When Syndergaard returned from Tommy John surgery late in 2021, following a lengthy rehab that followed the tragic arc of the Late Wilpon Mets—his rehab was going shockingly well, and then there was a vague but ominous setback, and then several silent months—Syndergaard was forbidden by team doctors from even throwing either of his breaking balls. "It’s been their understanding that that’s the reason I might’ve had that setback," Syndergaard told WFAN after he resumed his rehab in late August of that year. Syndergaard threw two bleak innings out of the bullpen at the end of the season, using only his fastball and a change-up. And then he was a free agent for the first time, at age 28.

Those breaking pitches were "something that Syndergaard eventually has to reincorporate," Baseball Prospectus noted in that year's annual. "He’s not the same pitcher without his vicious hard slider"; he never really did reincorporate it, and he hasn't been. When Sarris and Blum wrote about Syndergaard in 2021, they were trying to figure out how he was pitching as well as he was for the Angels despite relying heavily on a fastball they described as "bad." The answer, they found, is that Syndergaard had left mythic things behind. "Syndergaard doesn’t look like the same pitcher he once was," they wrote. "But the irony is that it’s the underlying strengths that he’s always relied on that have allowed him to be mostly effective. Locating pitches. Throwing a strong mix of different pitches."

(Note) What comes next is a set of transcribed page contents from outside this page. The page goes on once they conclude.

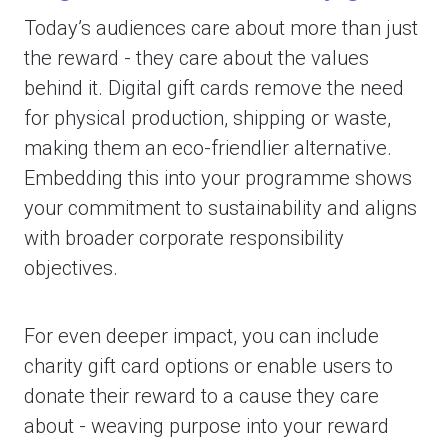
Today’s audiences care about more than just
the reward - they care about the values
behind it. Digital gift cards remove the need
for physical production, shipping or waste,
making them an eco-friendlier alternative.
Embedding this into your programme shows
your commitment to sustainability and aligns
with broader corporate responsibility
objectives.
For even deeper impact, you can include
charity gift card options or enable users to
donate their reward to a cause they care
about - weaving purpose into your reward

This was smart, which is another thing you will not necessarily get credit for being if you are nicknamed after one of the major cool-coded deities. So, seemingly, was Syndergaard's decision to sign on with the Los Angeles Dodgers before this year. That organization has turned around the careers of less notable starters, and Syndergaard has been strikingly willing to try new things—through offal-forward bespoke diets and "earthing," but also in terms of tinkering with his pitches and approach—in order to get the most out of himself. After signing with the Dodgers, Syndergaard described his 2022 attempt to figure out what kind of pitcher he could be as "kind of like trying to change the wheels on a car while it's still moving," and seemed eager to become whatever the Dodgers might help him become. "The pitches I threw last year, I just want to throw those away,” he said in December. “I fully intend on being a different pitcher next year. I see no excuse as to why I can’t get back to 100 mph and even further than that. Just doesn’t make any sense."

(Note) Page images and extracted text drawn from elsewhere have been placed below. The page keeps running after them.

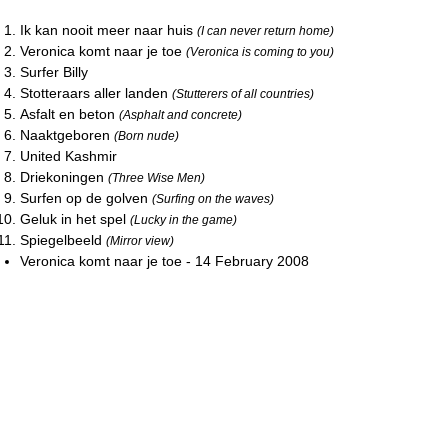
Ik kan nooit meer naar huis
(I can never return home)
Veronica komt naar je toe
(Veronica is coming to you)
Surfer Billy
Stotteraars aller landen
(Stutterers of all countries)
Asfalt en beton
(Asphalt and concrete)
Naaktgeboren
(Born nude)
United Kashmir
Driekoningen
(Three Wise Men)
Surfen op de golven
(Surfing on the waves)
Geluk in het spel
(Lucky in the game)
Spiegelbeeld
(Mirror view)
Veronica komt naar je toe - 14 February 2008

Whatever latent lightning the Dodgers spotted in Syndergaard's league-average performance in 2022 has not translated into 2023. Syndergaard now throws his fastball, at an average velocity more than five miles per hour off his 97.5 mph baseline from 2019, nearly 45 percent of the time; he no longer throws the slider at all, and has replaced it (mostly) with a new cutter against which the league is batting .359 and slugging .538 and (infrequently) a new curveball that he developed this spring. Syndergaard has a splitter, too, although he's barely used it; he threw two against the Nationals "just for the hell of it," he said afterward. "Didn't have much to lose." The issue is not that Syndergaard has been unwilling to try new things. It's that all those tweaks have added up to so little. Every change, however hopeful or desperate, bumps up against things that can't be changed.

This is all much harder to square, for Syndergaard and people who remember him as he was, because those vanished weapons were so memorable, and because it hasn't really been that long since they were his to command. The narrative that's there to read in a career, once it's over, is not necessarily in evidence when that story is still finding its ending—until it does, there's nothing to do but change. But baseball is not a sport that lets even its best players go out on top, let alone as gods: whatever greatness they can touch is not something they get to keep.